Tell us more about the children you tutored.

There were four of them, and each was different. Ládík was knowledge-wise somewhere between the first, second and third class. Tutoring could not take place at home; it was very busy. We met at an office near his place, where the body of social and legal protection of children, so-called OSPOD, resided. At first, we had a free room there, later just a free space at a table, then not even that. So, we studied directly in Diaconia, in the centre of Prague, but it was difficult for Láďa, commuting was making him very tired. We went on two trips together, and I think we were pretty happy. I still think about him sometimes. Another student of mine was Ibrahim, a fourth-grade student, a completely different case. He had roots in one of the post-Soviet republics, coming from a Muslim family. His dad was somewhere in Russia, Ibrahim lived with his mother and two younger sisters. The family was healthy, Ibrahim was smart – but he was lazy and even his devoted mom couldn’t do anything about it. We were meeting at school, which is probably the best environment for tutoring. We dealt a lot with Czech language. He spoke very well, fluently, but in some language nuances he was a bit lost, it was interesting to talk to him. We also played chess together, he did very well, and also we were focusing on physics. Ibrahim’s sloppiness may not have improved, but I’m not worried about him, he will definitely not get lost in the world. And now I’m working with a girl who is repeating 8th grade, mainly because she was very sick. She is very motivated to make it to the 9th grade. When a meeting gets cancelled, she wants to have a substitution, so sometimes we see each other twice a week. We do homework, especially in mathematics and English.

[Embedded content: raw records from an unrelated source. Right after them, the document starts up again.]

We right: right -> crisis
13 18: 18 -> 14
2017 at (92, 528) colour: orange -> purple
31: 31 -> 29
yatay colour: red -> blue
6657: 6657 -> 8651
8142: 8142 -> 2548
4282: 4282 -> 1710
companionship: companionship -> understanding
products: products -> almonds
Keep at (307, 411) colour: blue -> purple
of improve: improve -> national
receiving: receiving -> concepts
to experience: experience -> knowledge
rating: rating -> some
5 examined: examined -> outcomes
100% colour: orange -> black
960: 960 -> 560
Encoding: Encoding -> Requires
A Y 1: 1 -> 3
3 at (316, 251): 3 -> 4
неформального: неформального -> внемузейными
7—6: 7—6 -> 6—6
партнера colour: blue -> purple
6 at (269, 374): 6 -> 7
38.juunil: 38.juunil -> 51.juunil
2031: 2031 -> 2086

It’s not easy, especially the 8th grade’s math is pretty challenging. Unfortunately, this girl lacks the basics – she understands the assignment of the mathematical task, but then she can’t calculate how much is eight times nine. It is similar in English – her pronunciation is better than mine, but she lacks basic vocabulary. But we are not aiming for A’s, and I think she will make it to the next grade.

You talked about four kids; you haven’t mentioned one yet.

It was more of a young man. He was from Africa and after high school he wanted to study at some kind of art school here and needed to complete his cultural knowledge. Again, it was a completely different type of tutoring. We met in a cafe and talked about things like impressionism. After some time, I received a text message saying that he had been accepted successfully.

How much time do you dedicate to tutoring in Diaconia?

Usually, it’s 90 minutes of tutoring and 90 minutes of commuting once a week. So net time three hours a week. Once a year we have an evaluation meeting, it’s a meeting with a child, their parent and a Diaconia representative.

But with other volunteers you are still meeting at so-called supervisions. What is that?

Supervisions take place every two months. The volunteer team meets up, we share our experiences together with a psychologist. While working with families, we must be careful not to go beyond our mission. We are there for tutoring a particular child, not for solving their family’s problems. The psychologist recommends how to do it. The newbie tutors get reassurance at supervisions. They see how more experienced tutors deal with the same issues and problems while working with children. These meetings happen in a friendly atmosphere and with nice people. Most of them are significantly younger than me, but I feel we are on the same wavelength. I am very happy about all this.